The Tribunal finds the CPM Report and Attachments 3 and 4 reveal information about certain persons that includes their personal details – their names, positions, sex, phone numbers and contacts – and this is clearly personal information.
The documents also reveal their personal recounting of events. However this is not information about investigations of their conduct or the conduct of other named officers as was the case in Collins at [18-19] but rather information about the applicant’s conduct. The Tribunal finds that while this is their personal information it is also information shared with the applicant.
The further question is whether disclosure of this personal information is unreasonable.
The personal information in the form of personal details is already known to the applicant. The personal information in the form of other persons’ recounting of events is not known to the applicant though the events that information recounts clearly are. Given that their recounting relates to her complaints the Tribunal finds it is not unreasonable to disclose that information to her. However, this is not information known to the public and it would be unreasonable to allow release of that information in its current form since any disclosure constitutes disclosure to the public at large as per News Corporation v National Companies & Securities Commission (1984) 57 ALR 550, 559 and Searle Australia Pty Ltd v Public Interest Advocacy Centre & Anor (1992) 108 ALR 163, 179.

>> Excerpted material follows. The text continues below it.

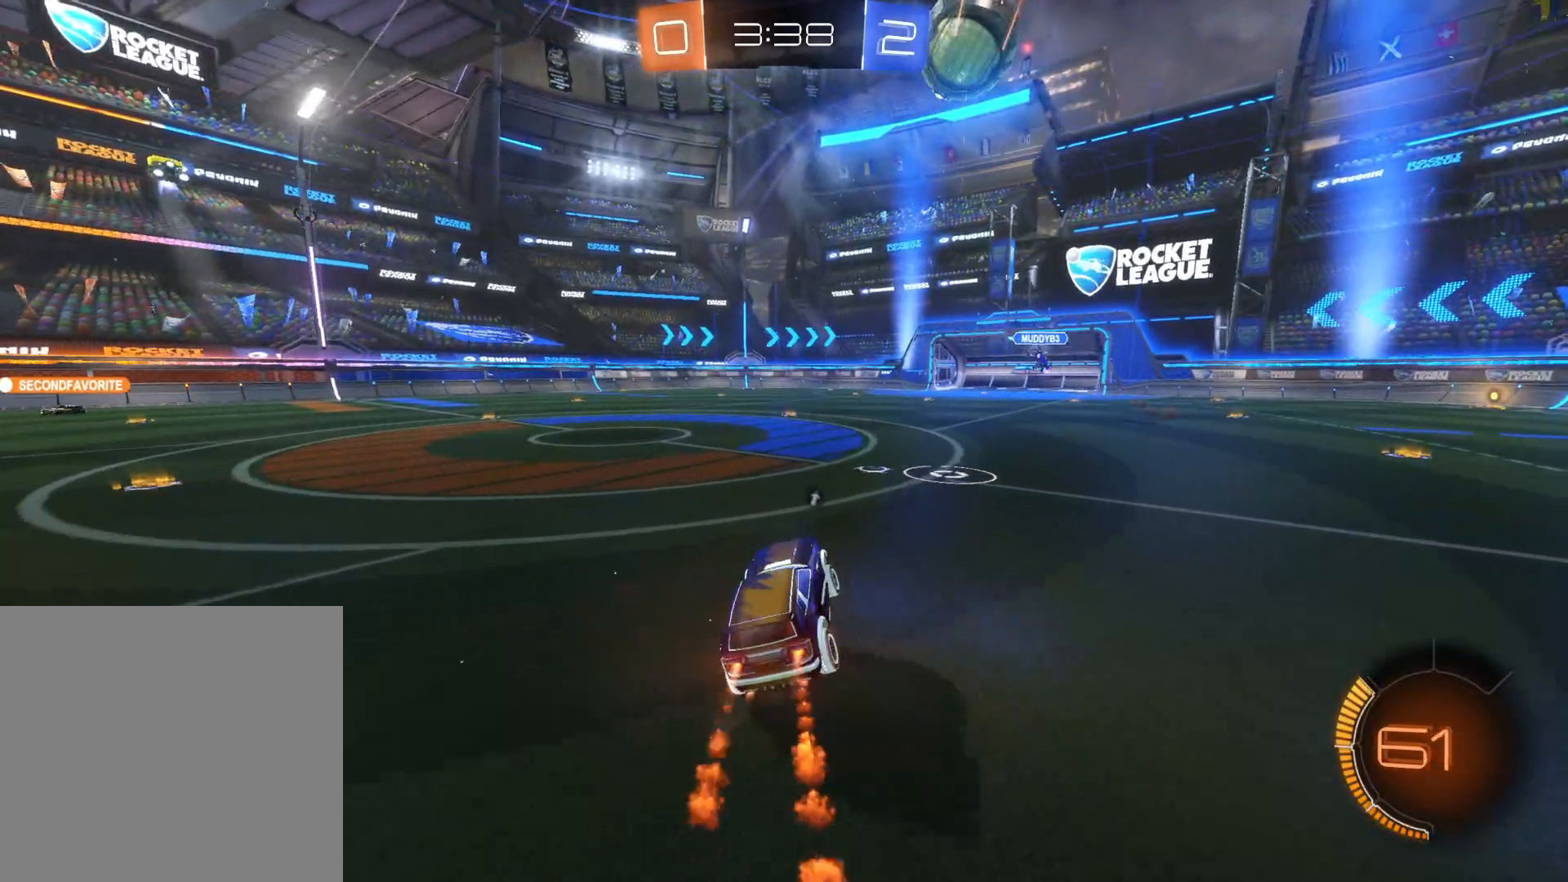
{"buttons": ["R2"], "left_stick": "left", "right_stick": "center", "events": [[33, "left_stick", "left"], [150, "left_stick", "center"], [250, "left_stick", "left"], [283, "CIRCLE", "up"], [366, "TRIANGLE", "down"], [466, "TRIANGLE", "up"]]}
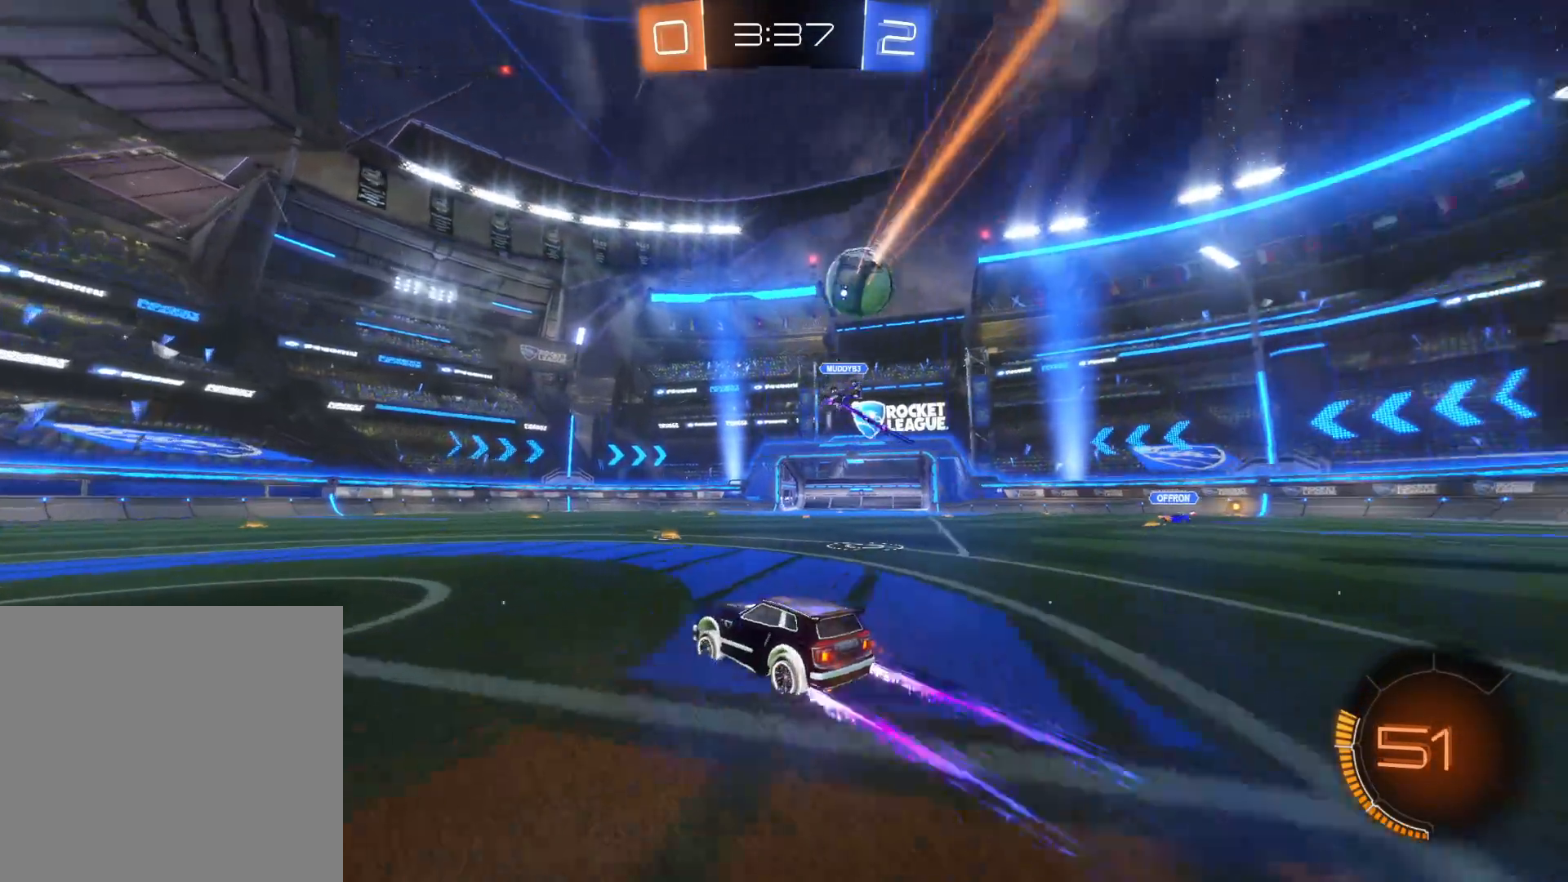
{"buttons": ["TRIANGLE", "R2"], "left_stick": "down-left", "right_stick": "center", "events": [[250, "left_stick", "center"], [416, "left_stick", "down-left"], [483, "TRIANGLE", "down"]]}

This raises the question whether a redacted form of the documents would afford the necessary protection to that personal information. Section 21 provides that where a decision is made not to release a document on the grounds that it is an exempt document consideration needs to be given as to whether a copy of the document with deletions could render the document non-exempt. Section 21 imposes the additional requirement that such deletions do not render the document misleading and that it is reasonably practicable for the respondent to make such a copy.
The respondent says the extent of the required redaction to those documents would render them unintelligible and of little utility to the applicant. Conversely, the respondent contends even redaction to the extent required could still allow members of the public to reconstruct exempt or personal information under sections 36, 40 and 41. The applicant contends that any such personal information can be protected by redaction so as to render it non-exempt.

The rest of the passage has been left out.